Records for the exercise section start

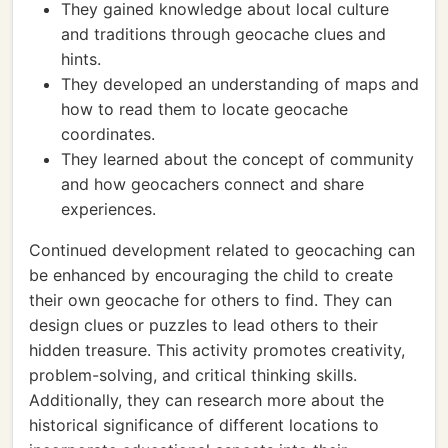
They gained knowledge about local culture
and traditions through geocache clues and
hints.
They developed an understanding of maps and
how to read them to locate geocache
coordinates.
They learned about the concept of community
and how geocachers connect and share
experiences.
Continued development related to geocaching can
be enhanced by encouraging the child to create
their own geocache for others to find. They can
design clues or puzzles to lead others to their
hidden treasure. This activity promotes creativity,
problem-solving, and critical thinking skills.
Additionally, they can research more about the
historical significance of different locations to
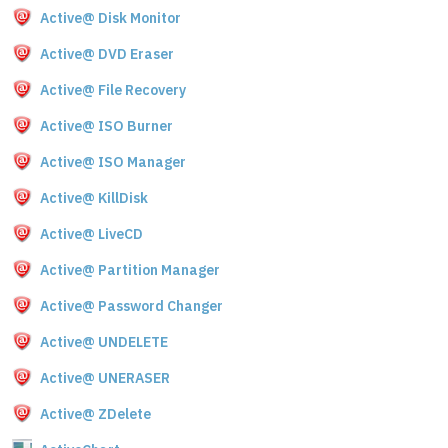
Active@ Disk Monitor
Active@ DVD Eraser
Active@ File Recovery
Active@ ISO Burner
Active@ ISO Manager
Active@ KillDisk
Active@ LiveCD
Active@ Partition Manager
Active@ Password Changer
Active@ UNDELETE
Active@ UNERASER
Active@ ZDelete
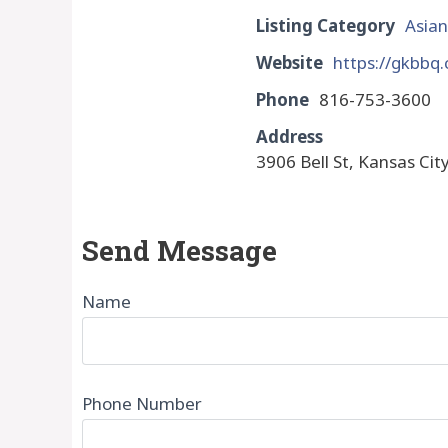
Listing Category
Asian
Website
https://gkbbq
Phone
816-753-3600
Address
3906 Bell St, Kansas Cit
Send Message
Name
Phone Number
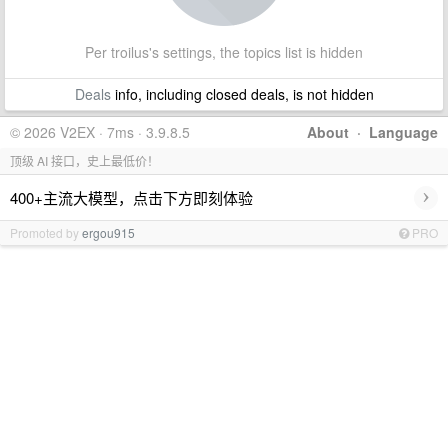
Per troilus's settings, the topics list is hidden
Deals
info, including closed deals, is not hidden
© 2026 V2EX · 7ms · 3.9.8.5
About
·
Language
顶级 AI 接口，史上最低价！
›
400+主流大模型，点击下方即刻体验
Promoted by
ergou915
PRO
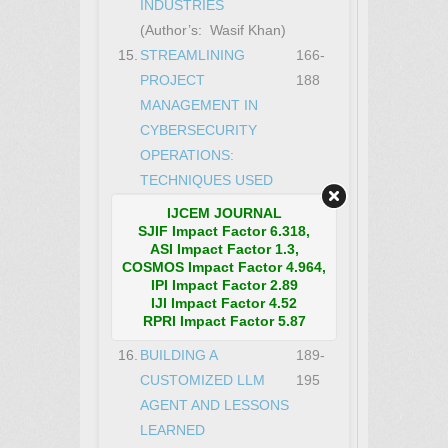
INDUSTRIES
(Author’s: Wasif Khan)
15.
STREAMLINING
166-
PROJECT
188
MANAGEMENT IN
CYBERSECURITY
OPERATIONS:
TECHNIQUES USED
TO MANAGE AND
IJCEM JOURNAL
DELIVER COMPLEX
SJIF Impact Factor 6.318,
ASI Impact Factor 1.3,
SECURITY PROJECTS
COSMOS Impact Factor 4.964,
ON TIME AND WITHIN
IPI Impact Factor 2.89
IJI Impact Factor 4.52
BUDGET
RPRI Impact Factor 5.87
(Author’s: Wasif Khan)
16.
BUILDING A
189-
CUSTOMIZED LLM
195
AGENT AND LESSONS
LEARNED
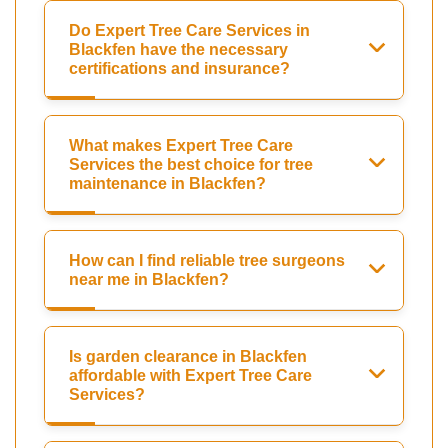
Do Expert Tree Care Services in
Blackfen have the necessary
certifications and insurance?
What makes Expert Tree Care
Services the best choice for tree
maintenance in Blackfen?
How can I find reliable tree surgeons
near me in Blackfen?
Is garden clearance in Blackfen
affordable with Expert Tree Care
Services?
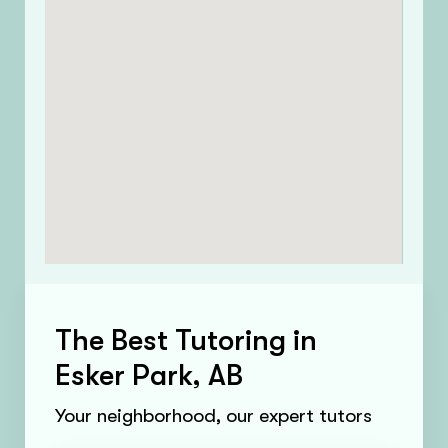
The Best Tutoring in
Esker Park, AB
Your neighborhood, our expert tutors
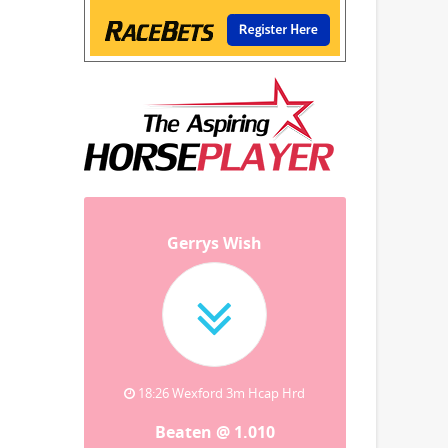
Gerrys Wish
18:26 Wexford 3m Hcap Hrd
Beaten @ 1.010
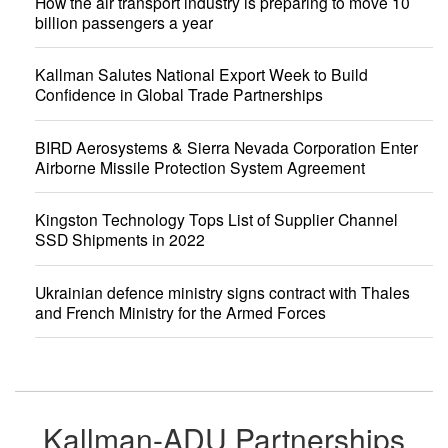
How the air transport industry is preparing to move 10
billion passengers a year
Kallman Salutes National Export Week to Build
Confidence in Global Trade Partnerships
BIRD Aerosystems & Sierra Nevada Corporation Enter
Airborne Missile Protection System Agreement
Kingston Technology Tops List of Supplier Channel
SSD Shipments in 2022
Ukrainian defence ministry signs contract with Thales
and French Ministry for the Armed Forces
Kallman-ADU Partnerships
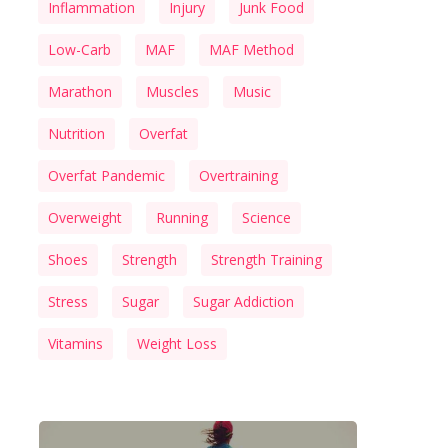
Inflammation
Injury
Junk Food
Low-Carb
MAF
MAF Method
Marathon
Muscles
Music
Nutrition
Overfat
Overfat Pandemic
Overtraining
Overweight
Running
Science
Shoes
Strength
Strength Training
Stress
Sugar
Sugar Addiction
Vitamins
Weight Loss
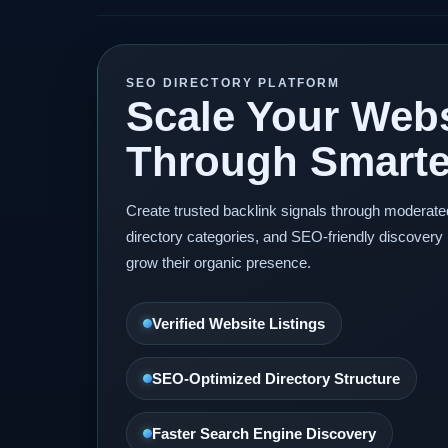
SEO DIRECTORY PLATFORM
Scale Your Webs
Through Smarter
Create trusted backlink signals through moderat
directory categories, and SEO-friendly discovery 
grow their organic presence.
Verified Website Listings
SEO-Optimized Directory Structure
Faster Search Engine Discovery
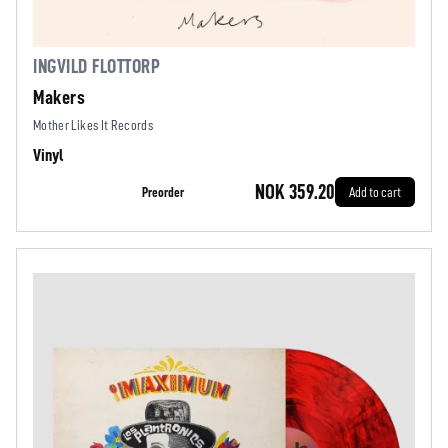
INGVILD FLOTTORP
Makers
Mother Likes It Records
Vinyl
NOK 359.20
Preorder
Add to cart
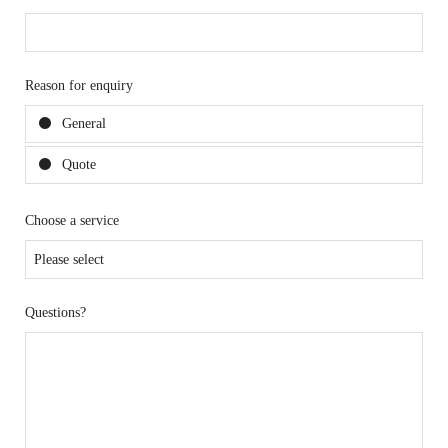
Reason for enquiry
General
Quote
Choose a service
Questions?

Records for the exercise section end

Copy word for word each line of the data above, from the first through the one containing "They learned about the concept of community", and include no pictures.

They gained knowledge about local culture
and traditions through geocache clues and
hints.
They developed an understanding of maps and
how to read them to locate geocache
coordinates.
They learned about the concept of community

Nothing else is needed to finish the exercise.